Because the race to the White House is upon us, politics is a more heated subject than ever before. I suspect it will only increase in its momentum as November draws nearer. What does that mean?
Debates. Lots of them.
Not only on the news but also between you and your friends, your family, your coworkers. Everyone says you shouldn’t talk about politics, but in an election year, that’s pretty impossible to do. All those people saying how politics shouldn’t be discussed on Facebook should probably either get over it or get off social media. We expect lots of debating, and, because not everyone has been taught how to have civil discourse or to think critically, we know that lots of those debates are going to get ugly. Drive a wedge between family members. All of that.
Now, for those of you who are a part of the Deep South Evangelical Christian subculture bubble, you know one other thing: political debates between Christians can be the most ugly of them all. Some of the most hateful, condescending political remarks ever directed at me came from fellow brothers and sisters in Christ. For example, a couple of months ago, when the Syrian refugee debate hit CoC circles in the form of a Change.org petition asking for Christians to pledge not to show hatred toward Muslims, I made a relatively neutral comment on Facebook about how Christians should have access to the petition so that they can make the decision for themselves on whether or not to sign. Here were a few responses from my loving fellow alumni:
I sure felt the Christian love that day. Remind me again why more Muslims aren’t converting to Christianity?
It would be one thing if exchanges like this between Christians were rare, if this was an isolated incident that happened only to me. But this isn’t the exception; it’s the norm. Somewhere along the line in the past few decades, an assumption has formed. It goes a little something like this:
- If you’re Christian, you must be politically conservative.
- If you’re Christian, you must be a Republican.
- If you’re Christian and you think anything else, you’re a lost soul. Get out of our community.
“But wait, we’ve never said that!”
I know that’s the reaction many would have to the above statements. But go read a political thread on a Christian Facebook page. Read the comments on a blog post. Strike up a political conversation at church and see what happens. The underlying (or not so underlying) assumption is there.
I feel like I shouldn’t have to say this, but I’m going to anyway:
Jesus was not a Republican.
In fact, I’m pretty sure He would resist being politically labeled altogether. He told us to obey and respect our governments (Mark 12:17) and to treat those with whom we don’t agree with an additional level of love and kindness. His kingdom was not of this world, and if we’re trying to live like Him as best we can each day, then I’m not so sure we should be letting something as petty as politics drive wedges between us. There is such a thing as agreeing to disagree. It’s an art form I wish a lot more people were good at, including myself.
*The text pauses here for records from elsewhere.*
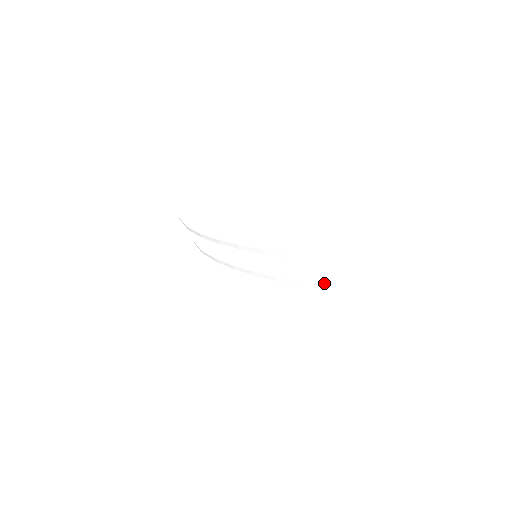
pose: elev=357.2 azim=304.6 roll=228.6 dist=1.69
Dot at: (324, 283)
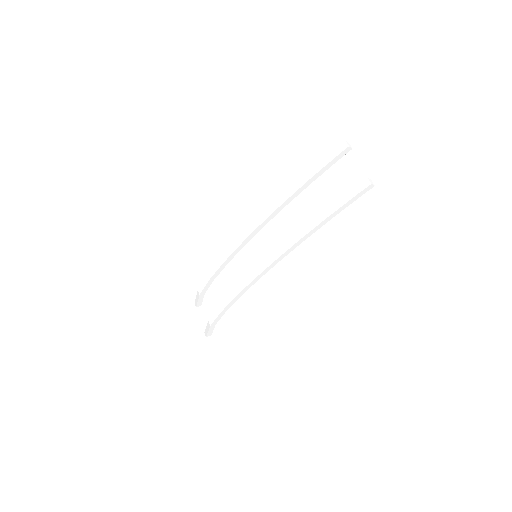
Dot at: (318, 218)
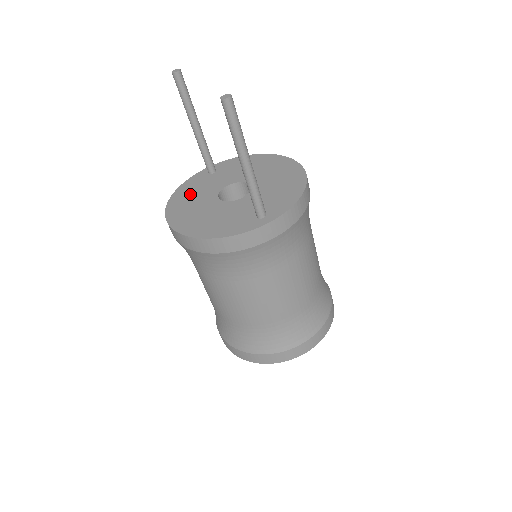
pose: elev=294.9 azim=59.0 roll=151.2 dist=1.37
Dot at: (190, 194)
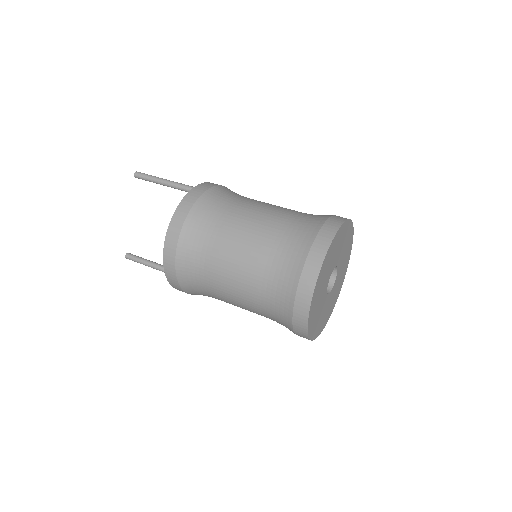
Dot at: occluded
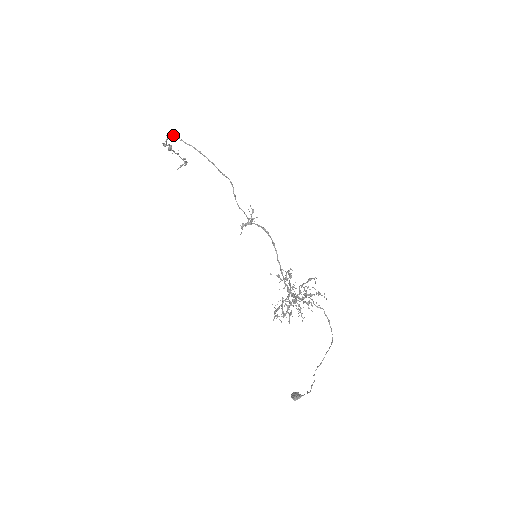
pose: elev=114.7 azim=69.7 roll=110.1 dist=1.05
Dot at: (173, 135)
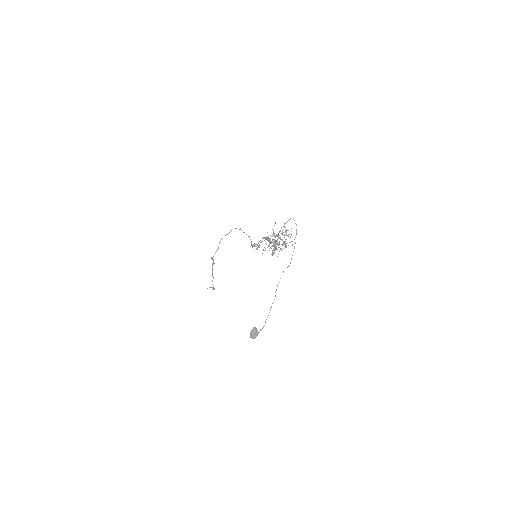
Dot at: (226, 234)
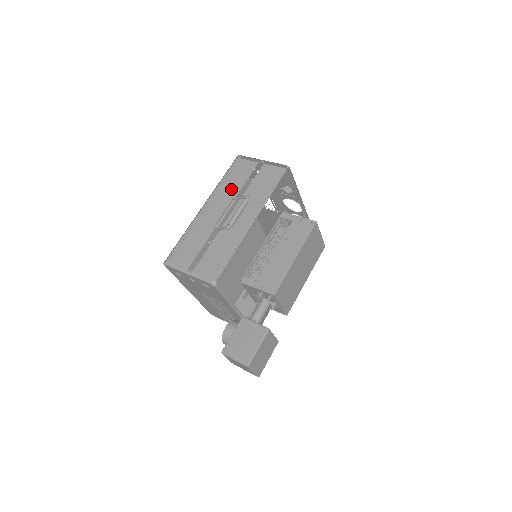
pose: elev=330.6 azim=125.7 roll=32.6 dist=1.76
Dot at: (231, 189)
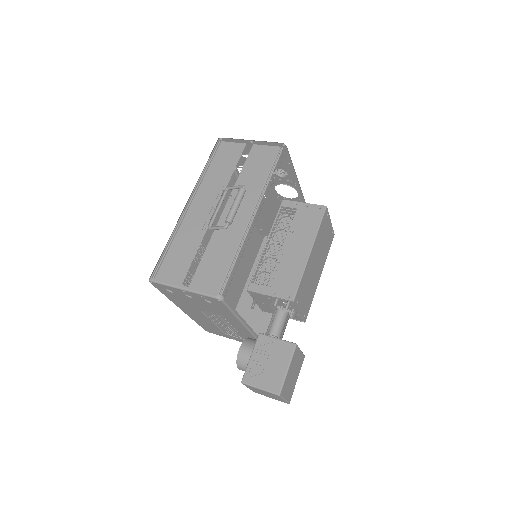
Dot at: (218, 179)
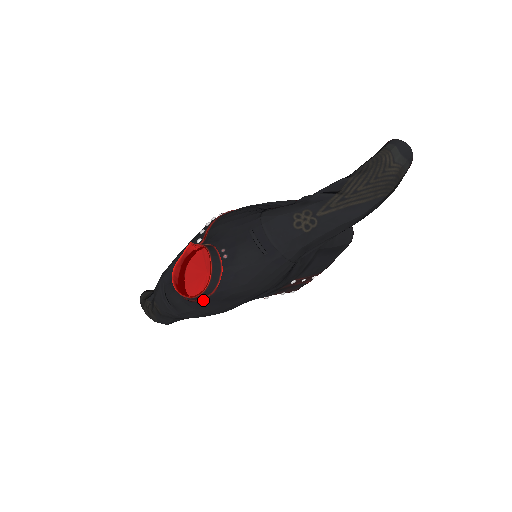
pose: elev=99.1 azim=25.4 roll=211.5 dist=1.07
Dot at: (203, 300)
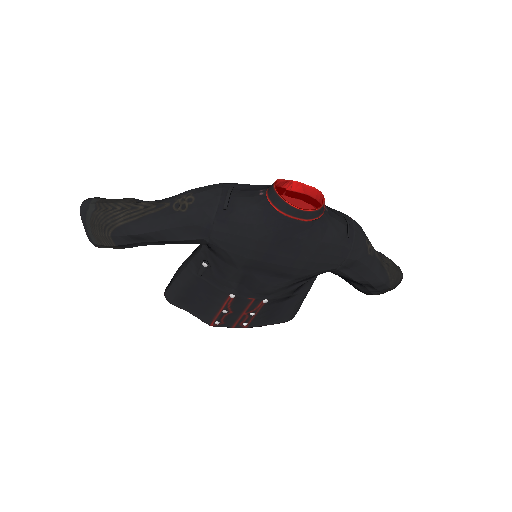
Dot at: (289, 220)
The thing is, I get it. I was raised in that traditional, ultra-conservative, church-three-times-a-week bubble. For the longest time, I was one of those people who looked at liberals and started muttering Revelation 21:8 under my breath. When someone declared herself a Democrat, she may as well have been coming out of the closet. “Can you believe so-and-so voted for Clinton?” and similar statements were commonplace in my family and friend circles. I was right there with them.
Then I went to grad school and, as per usual of your stereotypical know-it-all, entitled, postmodern Millennials, I started thinking.
People get scared when you start thinking. I once had a relative who even went so far as to say that she thought being too educated was a bad thing because it makes people think critically.
Bash Millennials all you want, but I’m going to defend my generation a little bit here. In studying this postmodern paradigm shift, I’ve come to realize that the values and thought processes of Gen Yers are different than those of older generations, and these differences are often construed as bad. As in, different = bad. And I get it. There’s a huge difference in the way rhetoric and discourse were taught to our parents in the 50s and 60s and how they’re taught to us now, which causes quite a substantial rift in trying to understand each other’s thought processes. Sometimes, my parents and I simply do not understand how or why each other makes the decisions that we do. Especially in politics.
Let me further explain by talking a little bit about underlying assumptions. When it comes to politics, there are Christians (and not all of them are Baby Boomers, mind you) who operate under the following assumptions:
- Christian candidate = automatic best choice for President
- Voting for a candidate = agreeing 100% with his/her personal beliefs and values
I appreciate where these thought processes are coming from; statements like these imply that ethics matter. Morals matter. The leader of our country should care about things like ethics and morals. And I agree.
What I don’t necessarily agree with, however, is the assumption that the leader of our country should adhere to my ethics and moral standards.
In an ideal world, do I think it would be awesome to have a devoutly Christian president? Absolutely I do. That would be great…for Christians. But what about the other hundreds of thousands of American citizens who aren’t?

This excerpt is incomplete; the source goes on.